Dengue, Chikungunya, virus du Nil occidental, Usutu… les arbovirus ne sont plus un risque lointain. Aussi face à la montée en puissance des virus transmis par les moustiques, la région Occitanie et la métropole de Montpellier ont décidé de passer à l’action avec MISArbO. Cofinancée par France 2030 et la région Occitanie, et soutenue par MedVallée, cette solution concrète permet de détecter les virus dans l’environnement, avant même l’apparition de cas humains ou animaux.

Face à la montée en puissance des virus transmis par les moustiques, la Région Occitanie et la Métropole de Montpellier passent à l’action avec MISArbO. (Crédit : National Institute of Allergy and Infectious Diseases / Unsplash)

Porté par la biotech montpelliéraine IAGE, en partenariat avec l’unité de recherche Inserm PCCEI, ce programme de biosurveillance territoriale s’appuie sur l’expertise entomologique d’Altopictus, opérateur de lutte antivectorielle pour l’ARS Occitanie. « Ce que nous proposons avec MISArbO, c’est un outil de biosécurité de terrain, détaille Franz Durandet, PDG de IAGE. Détecter un virus dans l’environnement, avant qu’il ne provoque un seul cas humain, c’est protéger la population avec un temps d’avance. »
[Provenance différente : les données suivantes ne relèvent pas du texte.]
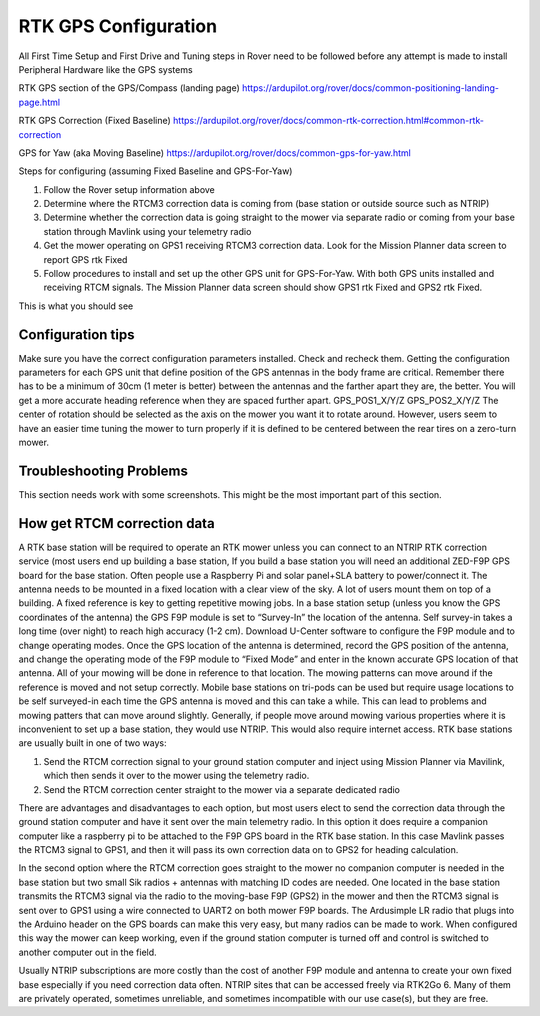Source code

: .. _mower-gps: 

=====================
RTK GPS Configuration
=====================



All First Time Setup and First Drive and Tuning steps in Rover need to be followed before any attempt is made to install Peripheral Hardware like the GPS systems

RTK GPS section of the GPS/Compass (landing page)
https://ardupilot.org/rover/docs/common-positioning-landing-page.html

RTK GPS Correction (Fixed Baseline)
https://ardupilot.org/rover/docs/common-rtk-correction.html#common-rtk-correction

GPS for Yaw (aka Moving Baseline)
https://ardupilot.org/rover/docs/common-gps-for-yaw.html

Steps for configuring (assuming Fixed Baseline and GPS-For-Yaw)

1.	Follow the Rover setup information above
2.	Determine where the RTCM3 correction data is coming from (base station or outside source such as NTRIP)
3.	Determine whether the correction data is going straight to the mower via separate radio or coming from your base station through Mavlink using your telemetry radio
4.	Get the mower operating on GPS1 receiving  RTCM3 correction data.  Look for the  Mission Planner data screen to report GPS rtk Fixed
5.	Follow procedures to install and set up the other GPS unit for GPS-For-Yaw.  With both GPS units installed and receiving RTCM signals. The Mission Planner data screen should show GPS1 rtk Fixed and GPS2 rtk Fixed.

.. image:: ../images/mower-GPS1_GPS2_rtk_Fix_cropped.png
    :target: ../_images/mower-GPS1_GPS2_rtk_Fix_cropped.png
This is what you should see


Configuration tips
==================

Make sure you have the correct configuration parameters installed.  Check and recheck them.  Getting the configuration parameters for each GPS unit that define position of the GPS antennas in the body frame are critical.  Remember there has to be a minimum of 30cm (1 meter is better) between the antennas and the farther apart they are, the better.   You will get a more accurate heading reference when they are spaced further apart.
GPS_POS1_X/Y/Z
GPS_POS2_X/Y/Z 
The center of rotation should be selected as the axis on the mower you want it to rotate around.  However, users seem to have an easier time tuning the mower to turn properly if it is defined to be centered between the rear tires on a zero-turn mower.

Troubleshooting Problems
================

This section needs work with some screenshots.  This might be the most important part of this section.




How get RTCM correction data
========================
A RTK base station will be required to operate an RTK mower unless you can connect to an NTRIP RTK correction service (most users end up building a base station,  If you build a base station you will need an additional ZED-F9P GPS board for the base station.  Often people use a Raspberry Pi and solar panel+SLA battery to power/connect it. The antenna needs to be mounted in a fixed location with a clear view of the sky. A lot of users mount them on top of a building.  A fixed reference is key to getting repetitive mowing jobs.  In a base station setup (unless you know the GPS coordinates of the antenna) the GPS F9P module is set to “Survey-In”  the location of the antenna. Self survey-in takes a long time (over night) to reach high accuracy (1-2 cm).  Download U-Center software to configure the F9P module and to change operating modes.  Once the GPS location of the antenna is determined, record the GPS position of the antenna, and change the operating mode of the F9P module to “Fixed Mode” and enter in the known accurate GPS location of that antenna.  All of your mowing will be done in reference to that location.  The mowing patterns can move around if the reference is moved and not setup correctly.
Mobile base stations on tri-pods can be used but require usage locations to be self surveyed-in each time the GPS antenna is moved and this can take a while.  This can lead to problems and mowing patters that can move around slightly.  Generally, if people move around mowing various properties where it is inconvenient to set up a base station, they would use NTRIP.  This would also require internet access.
RTK base stations are usually built in one of two ways:

1.	Send the RTCM correction signal to your ground station computer and inject using Mission Planner via Mavilink, which then sends it over to the mower using the telemetry radio.
2.	Send the RTCM correction center straight to the mower via a separate dedicated radio

There are advantages and disadvantages to each option, but most users elect to send the correction data through the ground station computer and have it sent over the main telemetry radio.  In this option it does require a companion computer like a raspberry pi to be attached to the F9P GPS board in the RTK base station.  In this case Mavlink passes the RTCM3 signal to GPS1, and then it will pass its own correction data on to GPS2 for heading calculation.

In the second option where the RTCM correction goes straight to the mower no companion computer is needed in the base station but two small Sik radios + antennas with matching ID codes are needed. One located in the base station transmits the RTCM3 signal via the radio to the moving-base F9P (GPS2) in the mower and then the RTCM3 signal is sent over to GPS1 using a wire connected to UART2 on both mower F9P boards.  The Ardusimple LR radio that plugs into the Arduino header on the GPS boards can make this very easy, but many radios can be made to work.  When configured this way the mower can keep working, even if the ground station computer is turned off and control is switched to another computer out in the field.

Usually NTRIP subscriptions are more costly than the cost of another F9P module and antenna to create your own fixed base especially if you need correction data often.
NTRIP sites that can be accessed freely via RTK2Go 6. Many of them are privately operated, sometimes unreliable, and sometimes incompatible with our use case(s), but they are free.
MISArbO, une réponse concrète contre les virus véhiculés par les moustiques

Pour répondre à cette problématique de santé publique, dans une dynamique de veiller à la santé globale, dite “One Health”, ce système d’alerte anticipée se base sur l’analyse des eaux de gîtes larvaires et zones humides, mais aussi sur le piégeage de moustiques par xénomonitoring, ou encore par la surveillance des eaux usées. « La Région soutient depuis plus de 20 ans la démoustication du littoral méditerranéen. Le projet MISArbO est un des exemples de notre mobilisation en santé globale aux côtés de la métropole de Montpellier », commente Carole Delga, présidente de la région Occitanie.

En 2024, le dispositif a déjà permis d’identifier le virus du Nil occidental dans 11 communes, plusieurs semaines avant l’apparition de cas cliniques. Au cœur de ce projet, une complémentarité entre biotechnologie, recherche académique et expertise de terrain. Alors que IAGE développe les protocoles d’analyse de l’ADN environnemental par PCR digitale, Altopictus assure le déploiement de dispositifs de piégeage sur le terrain et le suivi des gîtes larvaires. Enfin, des chercheurs de l’université de Montpellier assurent l’analyse, la validation et l’interprétation des signaux détectés.